TEXT BLOCK -
'''

Despite predictions that the number of Americans seeking jobless benefits would drop for the second consecutive week, more than 1 million laid-off employees requested benefits last week, the U.S. Department of Labor (DOL) reported on Thursday (Aug. 20).
For the week ending Aug. 15, the advance figure for seasonally adjusted initial claims was 1,106,000, up from 135,000 from the previous week’s revised level. The previous week’s level was revised up by 8,000 from 963,000 to 971,000.
Economists surveyed by Bloomberg News before the release of the latest numbers expected a drop in initial claims. These latest numbers boost total initial claims over the past 22 weeks to more than 57 million.
“One has to be disappointed to see the rebound in new claims for unemployment benefits, including gains for several key states including New York, New Jersey, Texas and Florida,” said Mark Hamrick, senior economic analyst with Bankrate.com, in a statement. “The latest number of new claims is five times that pre-pandemic weekly average.”
By way of comparison, he said, in the first 11 weeks of the year before the pandemic and lockdown restrictions took hold, the average number of new weekly jobless claims was just 218,000.

'''

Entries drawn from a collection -
'''

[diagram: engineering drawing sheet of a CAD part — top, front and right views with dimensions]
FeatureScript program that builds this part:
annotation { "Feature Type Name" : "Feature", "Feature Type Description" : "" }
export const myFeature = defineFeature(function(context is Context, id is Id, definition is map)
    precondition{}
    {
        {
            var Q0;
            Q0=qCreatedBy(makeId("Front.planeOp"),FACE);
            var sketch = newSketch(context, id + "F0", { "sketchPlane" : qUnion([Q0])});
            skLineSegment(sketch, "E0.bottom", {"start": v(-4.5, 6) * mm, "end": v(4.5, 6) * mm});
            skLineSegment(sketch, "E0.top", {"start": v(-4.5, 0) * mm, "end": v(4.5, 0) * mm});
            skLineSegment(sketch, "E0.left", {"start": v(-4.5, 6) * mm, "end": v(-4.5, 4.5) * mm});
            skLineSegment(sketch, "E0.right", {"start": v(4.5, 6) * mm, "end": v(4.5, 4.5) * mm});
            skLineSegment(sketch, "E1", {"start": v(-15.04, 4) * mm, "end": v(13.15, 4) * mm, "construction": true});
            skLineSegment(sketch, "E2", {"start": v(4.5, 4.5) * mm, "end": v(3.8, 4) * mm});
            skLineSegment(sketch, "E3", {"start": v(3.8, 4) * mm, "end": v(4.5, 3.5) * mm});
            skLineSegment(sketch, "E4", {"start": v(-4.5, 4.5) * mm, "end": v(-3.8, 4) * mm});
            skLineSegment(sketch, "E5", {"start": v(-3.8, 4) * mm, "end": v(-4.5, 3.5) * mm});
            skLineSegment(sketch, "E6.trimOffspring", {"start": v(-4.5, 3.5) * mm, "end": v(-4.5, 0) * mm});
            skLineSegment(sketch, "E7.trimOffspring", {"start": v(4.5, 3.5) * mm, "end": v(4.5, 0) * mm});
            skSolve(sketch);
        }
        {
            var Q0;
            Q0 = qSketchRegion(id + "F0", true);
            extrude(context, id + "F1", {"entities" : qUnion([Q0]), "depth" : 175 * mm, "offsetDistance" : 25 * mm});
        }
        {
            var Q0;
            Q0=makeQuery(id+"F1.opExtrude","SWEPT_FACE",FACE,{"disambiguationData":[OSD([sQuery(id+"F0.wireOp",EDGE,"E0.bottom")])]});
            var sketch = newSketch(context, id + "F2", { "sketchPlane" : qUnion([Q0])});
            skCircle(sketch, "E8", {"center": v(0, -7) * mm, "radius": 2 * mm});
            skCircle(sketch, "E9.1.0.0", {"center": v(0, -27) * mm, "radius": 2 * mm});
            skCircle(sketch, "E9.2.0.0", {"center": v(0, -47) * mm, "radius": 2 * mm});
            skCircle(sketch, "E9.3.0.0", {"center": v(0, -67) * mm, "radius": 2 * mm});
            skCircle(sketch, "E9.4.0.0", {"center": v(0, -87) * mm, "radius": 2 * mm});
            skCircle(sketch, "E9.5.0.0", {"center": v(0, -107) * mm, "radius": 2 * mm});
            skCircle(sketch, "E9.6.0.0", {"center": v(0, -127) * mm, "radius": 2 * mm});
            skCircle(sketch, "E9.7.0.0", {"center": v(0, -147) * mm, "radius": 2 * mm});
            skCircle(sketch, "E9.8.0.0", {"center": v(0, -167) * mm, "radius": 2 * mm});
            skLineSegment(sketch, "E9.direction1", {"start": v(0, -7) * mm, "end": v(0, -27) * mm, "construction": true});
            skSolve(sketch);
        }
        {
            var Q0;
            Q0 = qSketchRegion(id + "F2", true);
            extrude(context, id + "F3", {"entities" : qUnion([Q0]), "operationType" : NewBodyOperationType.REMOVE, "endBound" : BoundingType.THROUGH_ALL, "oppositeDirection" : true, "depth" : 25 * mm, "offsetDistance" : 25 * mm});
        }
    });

'''

WORK REQUEST A -
Name every state that the jobless-claims article lists as having gains in new unemployment claims.
WORK REQUEST B -
According to the jobless-claims article, what was the average number of new weekly jobless claims in the first 11 weeks of the year, before the pandemic?
WORK REQUEST C -
Resume the jobless-claims article after its final sentence.

ANSWER BOX A -
New York, New Jersey, Texas, Florida

ANSWER BOX B -
218,000

ANSWER BOX C -
The latest data comes as Congress is deadlocked over a new stimulus package. The federal $600 weekly unemployment benefit expired at the end of July. Lawmakers have been unable to agree on how much the benefit should be.
Earlier this month, President Donald Trump signed an executive order earlier to provide unemployed workers $400 in weekly unemployment benefits provided the state they live in contributes $100 of those weekly benefits.
But the Federal Emergency Management Agency, the agency responsible for managing the distribution of the benefits, reported only seven states, Arizona, Colorado, Iowa, Louisiana, Missouri, New Mexico and Utah, have been approved to participate in the program.